In myopia management, AI has the potential to support multi-factor inputs and analysis for myopia risk, through evaluation of population data and verification against individuals. One recent paper reported a novel AI algorithm called DeepMyopia, which was trained on over 1.6 million fundus images and tested on additional Chinese multi-site data sets to successfully predict myopia onset within one, two, or three years. Using multifactorial data, it was able to accurately stratify children into low and high risk. These two groups then underwent intervention of less (<120 min/ day) or more (≥120 min/day) outdoor time, with those identified by DeepMyopia showing less myopia onset overall compared to those with risks isolated through non-cycloplegic metadata. The authors cited that AI can support early detection, effective intervention, and best use of health resources.30

Myopia detection through retinal imaging analysis has the potential to augment screening processes, reaching larger populations with more accessibility. It could even circumvent the training and/or cycloplegia needed for accurate refraction screening.30 To that end, a handful of ARVO abstracts explored use of smartphones for acuity and refraction screening, some optimised for analysis using AI. One study evaluated the accuracy and performance of smartphone photorefraction as a novel myopia screening tool in more than 800 myopic participants aged 6–43 years. For verification, cycloplegic and non-cycloplegic smartphone photorefraction outputs were compared with open-field autorefraction at one and three metres. After factoring in accommodation, the mean absolute error (MAE) between the two methods was 0.79D to 0.99D, with highest accuracy for myopia between -2.00D and -4.00D. Non-cycloplegic photorefraction showed better sensitivity (93%) and specificity (81%) for detecting myopia greater than -2.00D. While arguably not suitable for a basis of prescribing, these sorts of tools have potential for application in expanding the reach of myopia detection and targeting for follow-up care.31

AI could also be used to support treatment decisions, enabling personalised strategies through analysis of multiple inputs. There is undoubtedly a challenge in determining myopia control efficacy – comparing patients to average outcomes in clinical trials when the individual patient could be anything but ‘average’. Centile curves for axial length can be helpful but recent analysis indicates these still need further development.32 AI could even be used in combination with virtual reality to simulate outdoor environments as an adjunct treatment option.33

Use of AI seems a golden new age, and indeed adoption is increasing rapidly, but this is not without risks. Inherent randomness in AI – important for diversity in responses – can lead to outputs and errors that cannot be explained by the AI. In the health care setting, this may present unacceptable risks, along with concerns about data safety and privacy. Models may be trained on data sets not representative or generalisable to other populations. There are also significant direct and indirect costs in utilising AI.32 Overall, the enormous potential must be matched with careful exploration and implementation.

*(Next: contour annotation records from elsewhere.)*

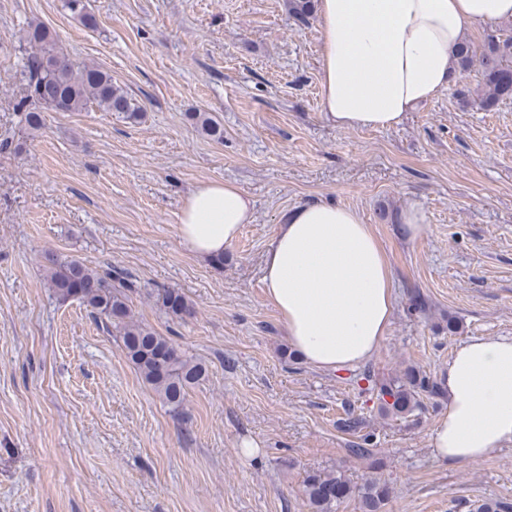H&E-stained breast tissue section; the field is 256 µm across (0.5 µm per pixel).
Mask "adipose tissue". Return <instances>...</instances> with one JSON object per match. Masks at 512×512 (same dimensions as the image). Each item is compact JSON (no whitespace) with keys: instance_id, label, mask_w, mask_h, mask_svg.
<instances>
[{"instance_id":"ef3b65f1","label":"adipose tissue","mask_w":512,"mask_h":512,"mask_svg":"<svg viewBox=\"0 0 512 512\" xmlns=\"http://www.w3.org/2000/svg\"><path fill=\"white\" fill-rule=\"evenodd\" d=\"M321 105L344 129H388L455 80V52L472 25L512 19V0H317ZM236 185L203 182L188 193L178 235L212 259L253 222ZM263 283L290 346L324 371L355 367L377 351L394 313L392 274L369 225L317 200L288 214L263 258ZM447 412L430 446L442 463L512 444V336L458 345L440 377Z\"/></svg>"}]
</instances>
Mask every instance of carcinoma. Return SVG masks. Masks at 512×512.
<instances>
[{
    "mask_svg": "<svg viewBox=\"0 0 512 512\" xmlns=\"http://www.w3.org/2000/svg\"><path fill=\"white\" fill-rule=\"evenodd\" d=\"M314 0H288V10L300 23L312 15ZM66 8L89 28L96 26L95 17L87 11L85 0H65ZM26 41L36 53L27 61L30 103L25 107L21 122L24 132L39 130L44 124V111L80 112L90 104L104 112H117L135 120L141 106L121 87L112 83V76L91 65H75L53 48L50 31L36 23L26 29ZM482 85L478 101L485 111L512 99V35L495 31L487 35L479 58ZM192 119L208 136L220 140L224 129L204 112ZM48 287L62 300L76 299L90 309L91 315L121 343L127 359L136 367L141 378L160 396L173 416L183 413L189 388L204 374L202 366L182 352L165 337L134 318L128 292L135 288L120 272L92 269L78 259L66 258L55 250L43 251ZM156 301L167 314L182 319L192 314L185 297L175 288L158 291ZM380 410L395 419H405L420 407V397L441 396V383L427 374L409 367L398 375L380 378L369 372L362 374ZM342 428L354 437L348 454L371 461L377 469L381 462L371 449L374 435L366 430V422L350 409ZM304 492L312 512H335L341 500L350 497L354 488L344 478L333 473H313L304 480ZM362 512H383L389 498V488L379 478L369 479L359 489Z\"/></svg>",
    "mask_w": 512,
    "mask_h": 512,
    "instance_id": "1",
    "label": "carcinoma"
}]
</instances>
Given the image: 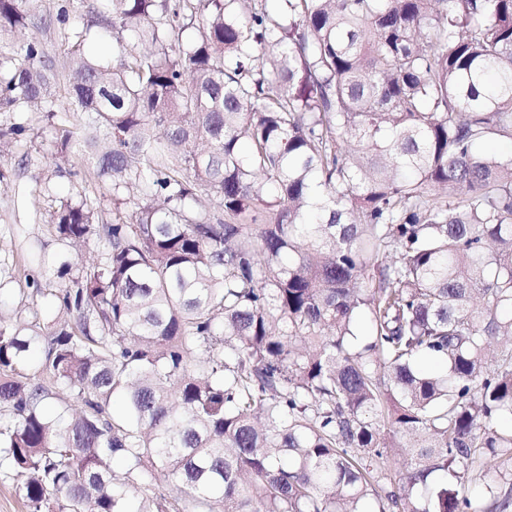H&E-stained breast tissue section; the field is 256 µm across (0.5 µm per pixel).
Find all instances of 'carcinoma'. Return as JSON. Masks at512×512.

If you’ve been involved in myopia management for a while, and keeping an eye on the latest science, it can be tempting to think that most of the big questions have been figured out. It’s true that our treatment options and knowledge base have grown enormously in recent years, but there is still much to learn about how to ensure the best possible outcomes for individual patients, through investigations of success factors and impacts in wider populations. The use of AI adds another dimension to the potential for truly personalised care. Watch this space – we’ve learnt so much but there’s still more to come.